Excerpts from a dataset:
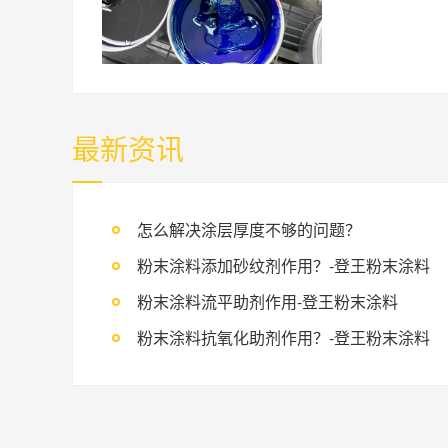
最新资讯
怎么解决涂层厚度不够的问题？
粉末涂料添加砂纹剂作用？-登王粉末涂料
粉末涂料流平助剂作用-登王粉末涂料
粉末涂料抗氧化助剂作用？-登王粉末涂料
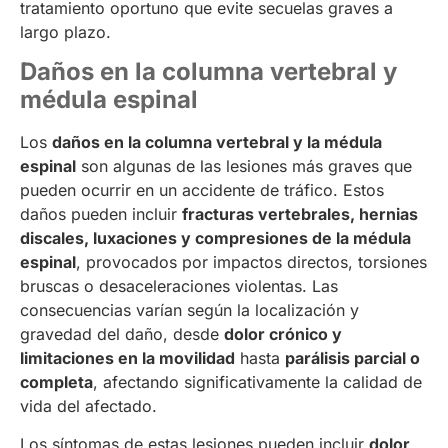
tratamiento oportuno que evite secuelas graves a
largo plazo.
Daños en la columna vertebral y
médula espinal
Los
daños en la columna vertebral y la médula
espinal
son algunas de las lesiones más graves que
pueden ocurrir en un accidente de tráfico. Estos
daños pueden incluir
fracturas vertebrales, hernias
discales, luxaciones y compresiones de la médula
espinal
, provocados por impactos directos, torsiones
bruscas o desaceleraciones violentas. Las
consecuencias varían según la localización y
gravedad del daño, desde
dolor crónico y
limitaciones en la movilidad
hasta
parálisis parcial o
completa
, afectando significativamente la calidad de
vida del afectado.
Los síntomas de estas lesiones pueden incluir
dolor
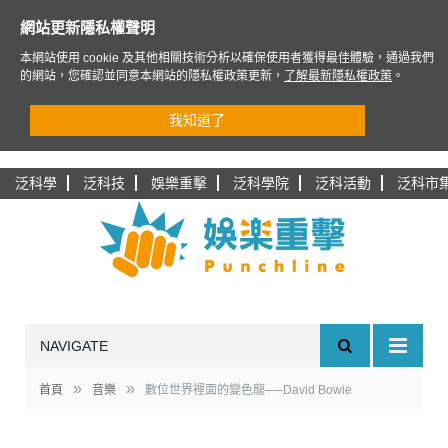
網站更新隱私權聲明
本網站使用 cookie 及其他相關技術分析以確保使用者獲得最佳體驗，通過我們
的網站，您確認並同意本網站的隱私權政策更新，
了解最新隱私權政策
。
我知道了
泛科學
泛科技
娛樂重擊
泛科學院
泛科活動
泛科市
NAVIGATE
»
»
首頁
音樂
數位世界裡面的變色龍──David Bowie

### [Task goal]
Search the entries for "登王粉末涂料" and show every line that has it.

### [Reply]
粉末涂料添加砂纹剂作用？-登王粉末涂料
粉末涂料流平助剂作用-登王粉末涂料
粉末涂料抗氧化助剂作用？-登王粉末涂料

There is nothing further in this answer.